Mayo, el mes lucido y esplendoroso
Mayo el mes lucido y
esplendoroso
La primavera sumerge al campo, al pueblo, también a la ciudad en un ritual de fiestas de hondas
raíces culturales celebradas en las calles. Todas se engalanan. Todas
cambian de luz. Todas se iluminan con blancura. Todas lucen con luminosidad de
feria. Es más, mayo es
un mes importante, para algunos el más importante. Es el mes donde todo un espectáculo cromático
invade los sentidos. Mientras dure mayo todo será capital de primavera.
Y es que los naranjos estallan en flor, los ríos bajan caudalosos, hay
necesidad de echarse a la calle y pasear por antiguos recovecos, lugares cultos,
filosóficos y eternos.
Mayo es la imagen más reconocible de mi tautológica infancia. Todo explota con elegancia desordenada. En la Región Murciana, hace poco me lo
recordaron, mayo se instala en las cruces de sus placetas,
en las macetas florecidas de sus patios, en el bullicio de su feria, en la
garganta de sus cantaores flamencos y en el rasgueo de su guitarra, también en sus
costas, cartageneras ellas y en sus cabo, ese Cabo de Palos luminoso por su
faro y por su luz. Mayo es el mes que allí eligen para dividir el año en dos.

MATERIAL RECOPILADO
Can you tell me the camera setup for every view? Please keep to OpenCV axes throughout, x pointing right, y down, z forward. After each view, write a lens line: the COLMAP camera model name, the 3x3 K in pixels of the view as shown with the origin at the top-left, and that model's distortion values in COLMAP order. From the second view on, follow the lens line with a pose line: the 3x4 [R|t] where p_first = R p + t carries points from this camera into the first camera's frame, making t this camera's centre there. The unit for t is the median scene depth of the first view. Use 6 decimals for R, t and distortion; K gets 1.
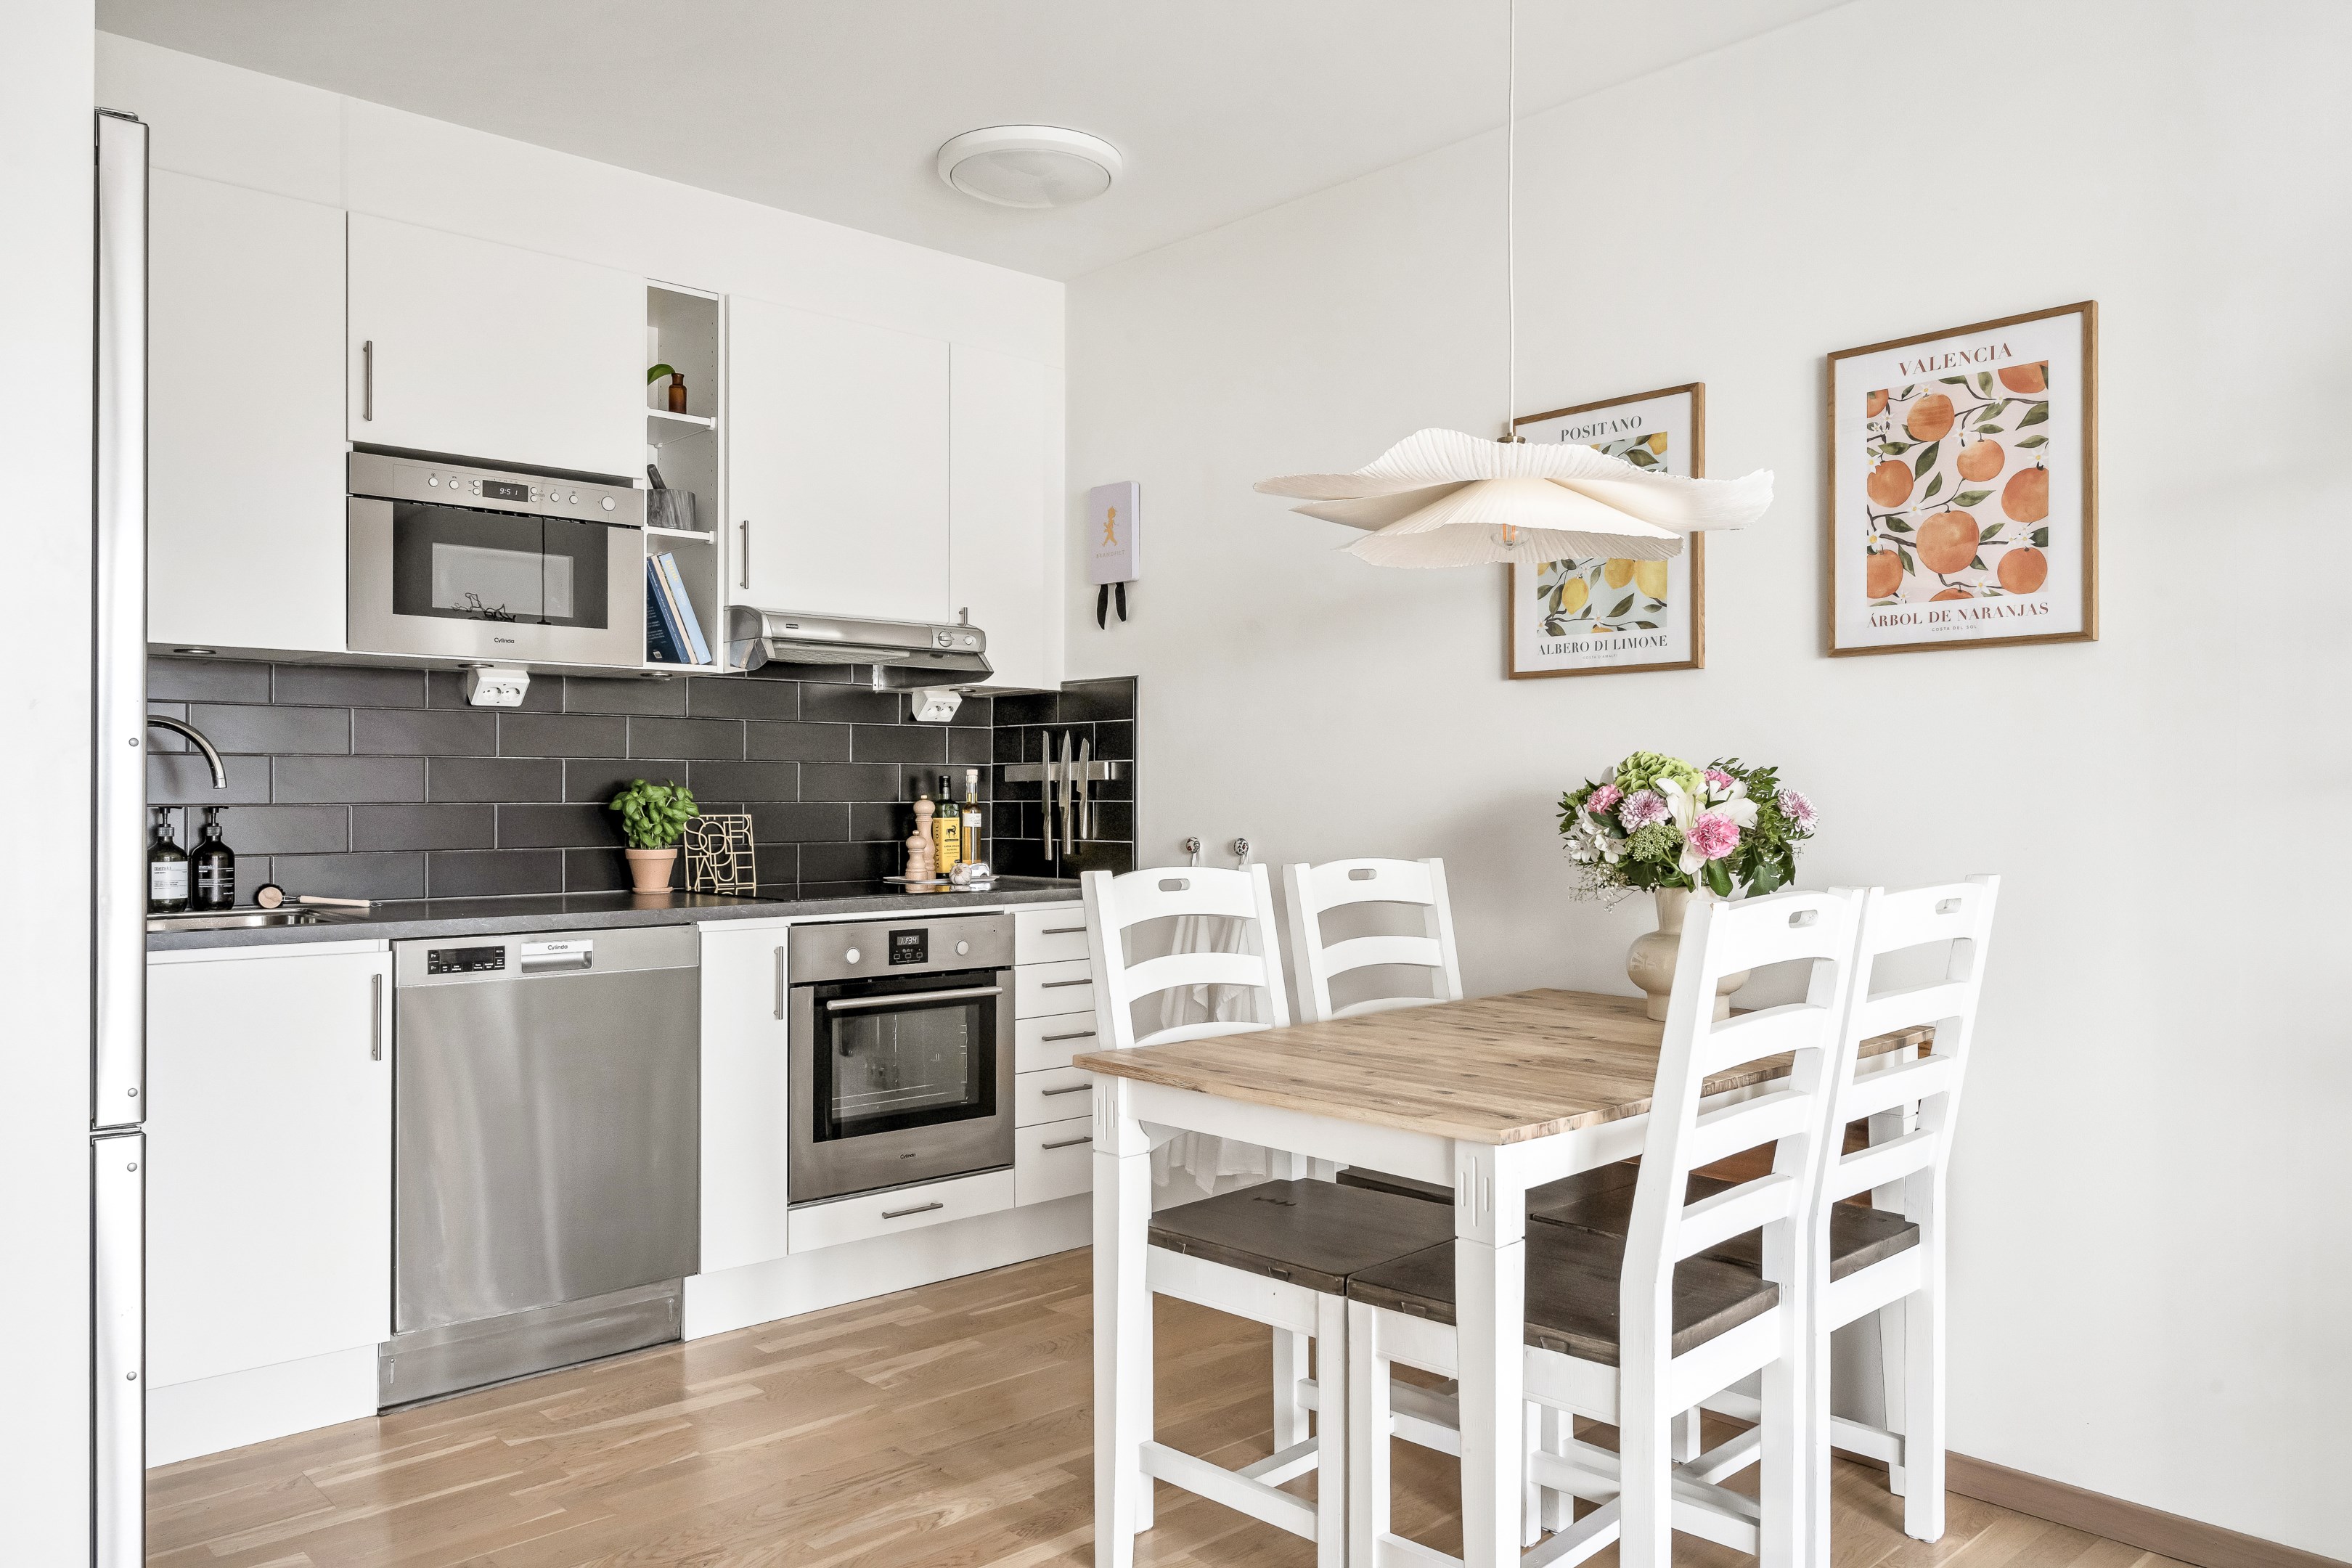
lens RADIAL K [[1722.1, 0, 1175.5], [0, 1722.1, 792.6], [0, 0, 1]] dist [0.002203, -0.006770]
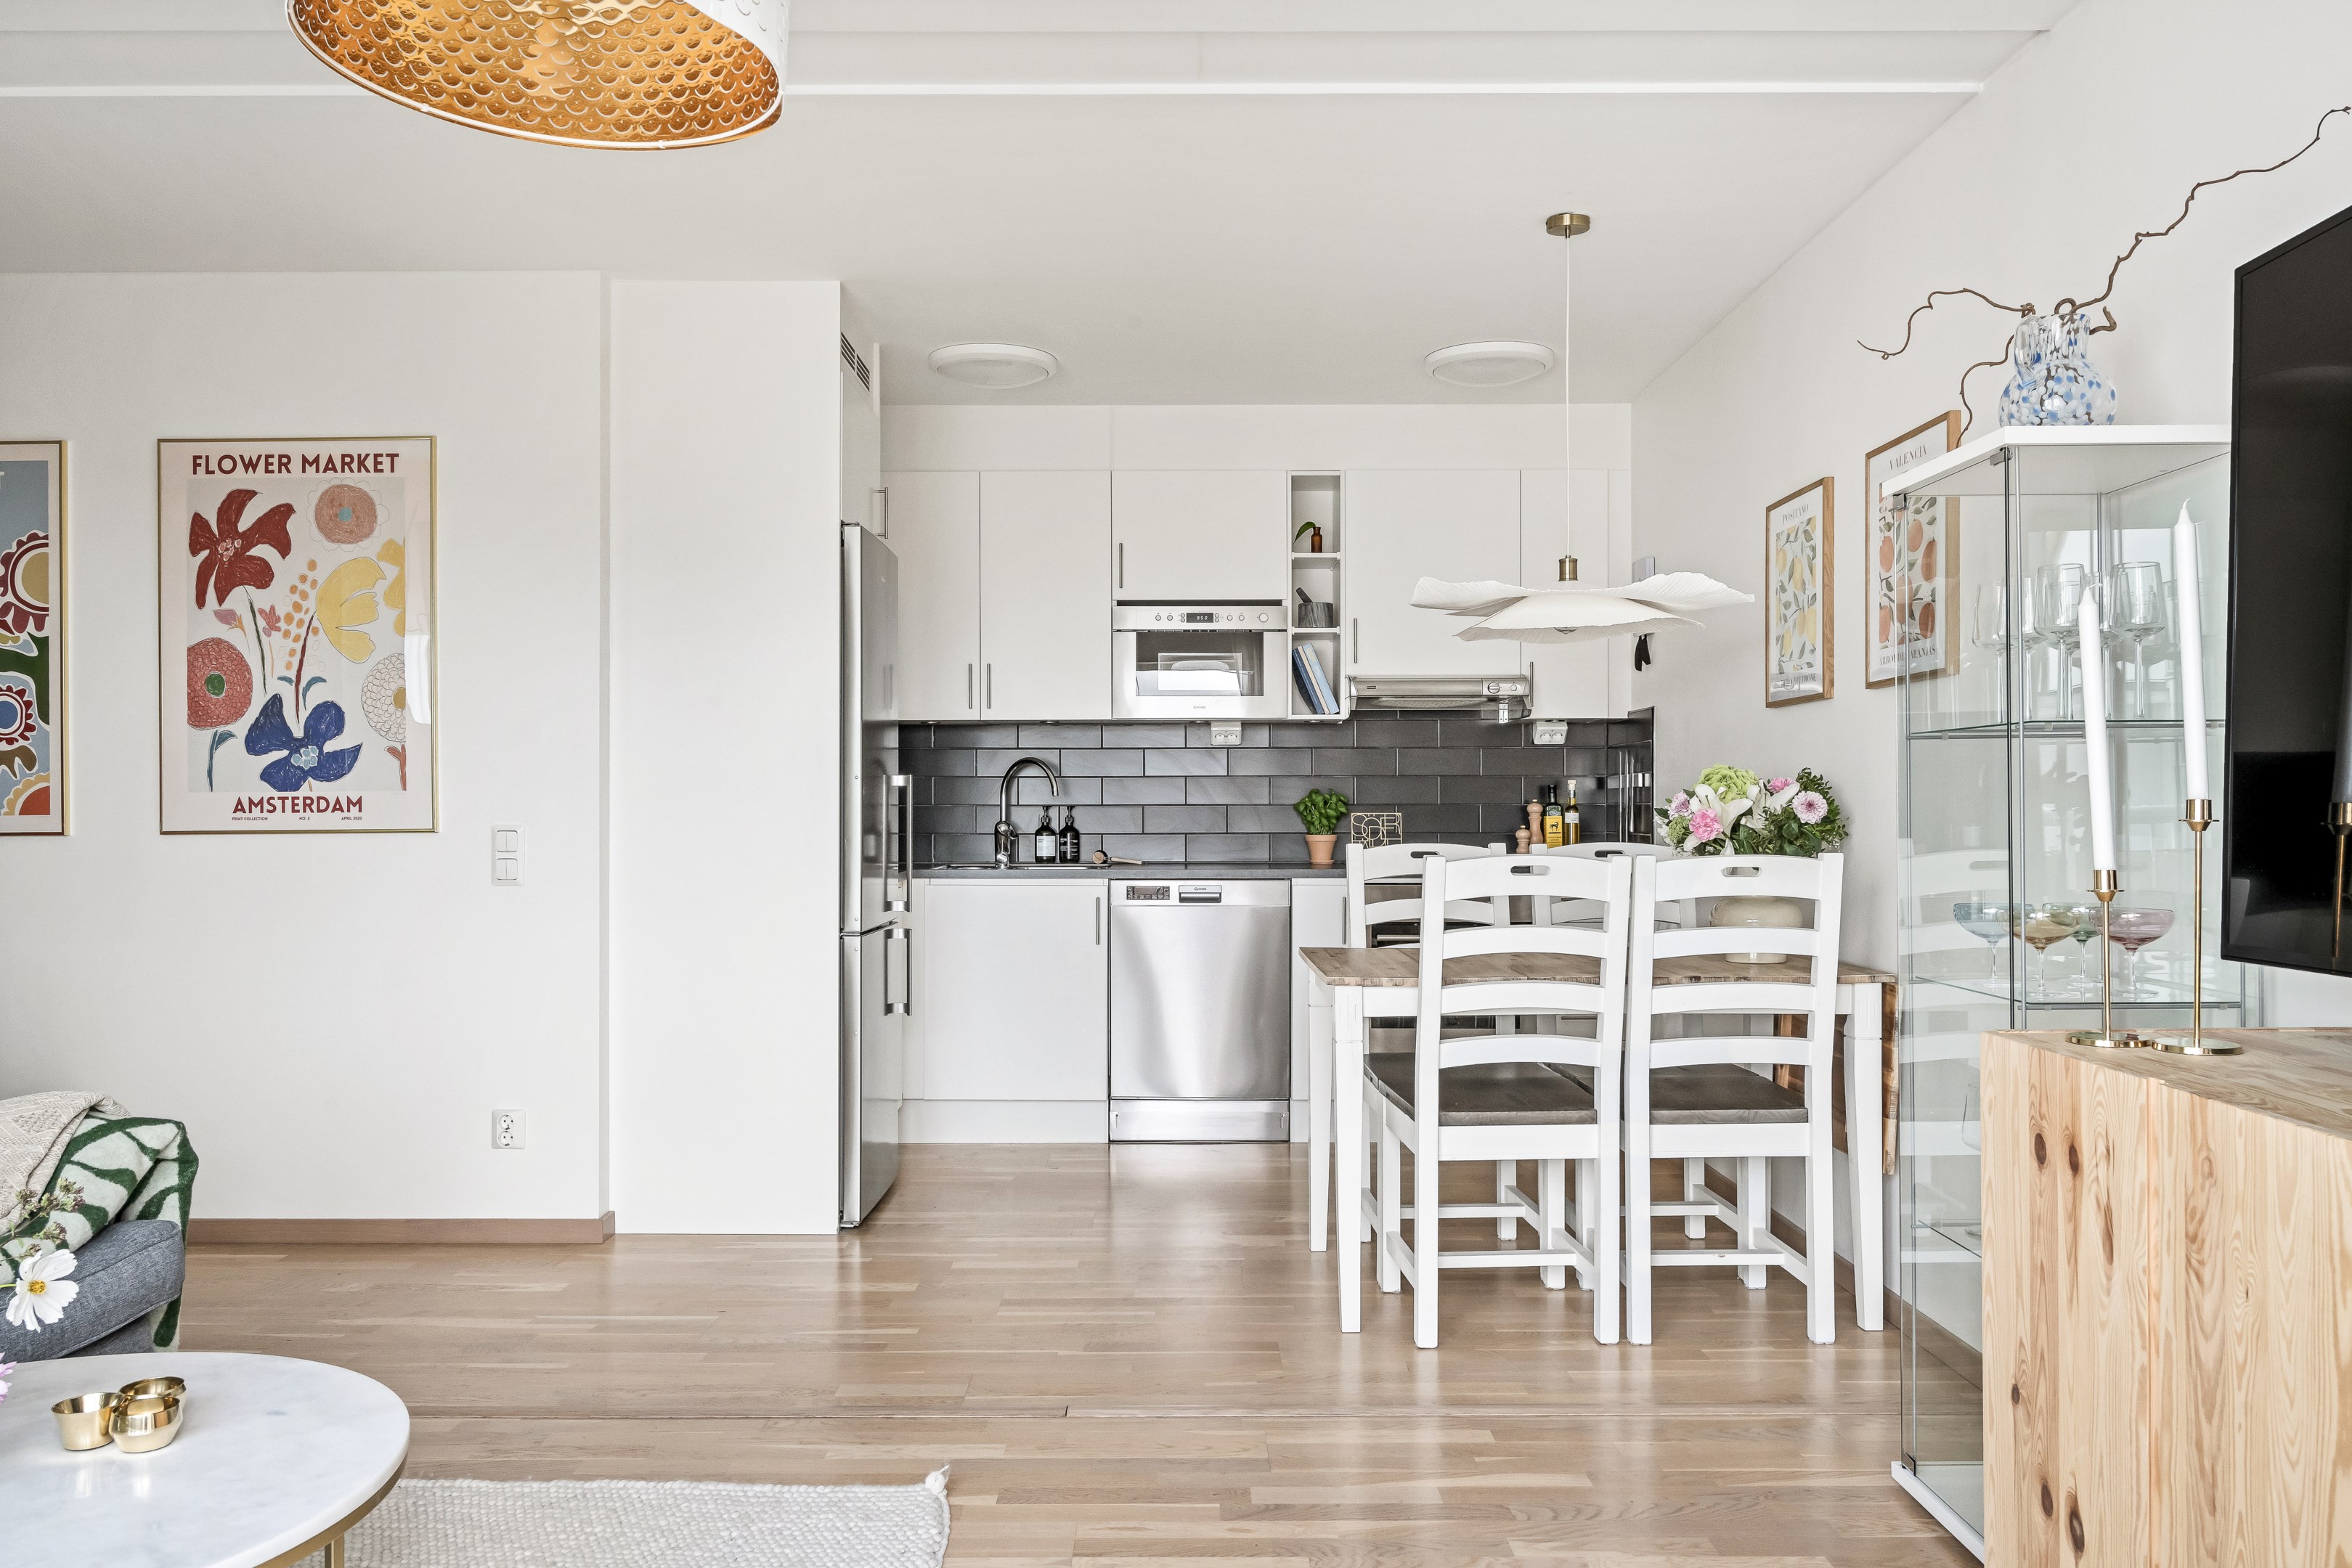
lens RADIAL K [[1721.8, 0, 1180.3], [0, 1721.8, 798.8], [0, 0, 1]] dist [0.002203, -0.006770]
pose [[0.740238, -0.003217, -0.672337, 0.707766], [0.002424, 0.999995, -0.002116, 0.004140], [0.672341, -0.000063, 0.740242, -0.245598]]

USO DE LA INFORMACIÓN
(1) Enumera todas las oraciones del texto sobre mayo que comienzan con la palabra «Todas».
(2) Transcribe el fragmento del texto sobre mayo que comienza con "Y es que los" y continúa hasta "año en dos.".
El listado no interviene en esto.

SOLUCIONES
(1)
- Todas se engalanan.
- Todas cambian de luz.
- Todas se iluminan con blancura.
- Todas lucen con luminosidad de feria.

(2)
Y es que los naranjos estallan en flor, los ríos bajan caudalosos, hay
necesidad de echarse a la calle y pasear por antiguos recovecos, lugares cultos,
filosóficos y eternos.
Mayo es la imagen más reconocible de mi tautológica infancia. Todo explota con elegancia desordenada. En la Región Murciana, hace poco me lo
recordaron, mayo se instala en las cruces de sus placetas,
en las macetas florecidas de sus patios, en el bullicio de su feria, en la
garganta de sus cantaores flamencos y en el rasgueo de su guitarra, también en sus
costas, cartageneras ellas y en sus cabo, ese Cabo de Palos luminoso por su
faro y por su luz. Mayo es el mes que allí eligen para dividir el año en dos.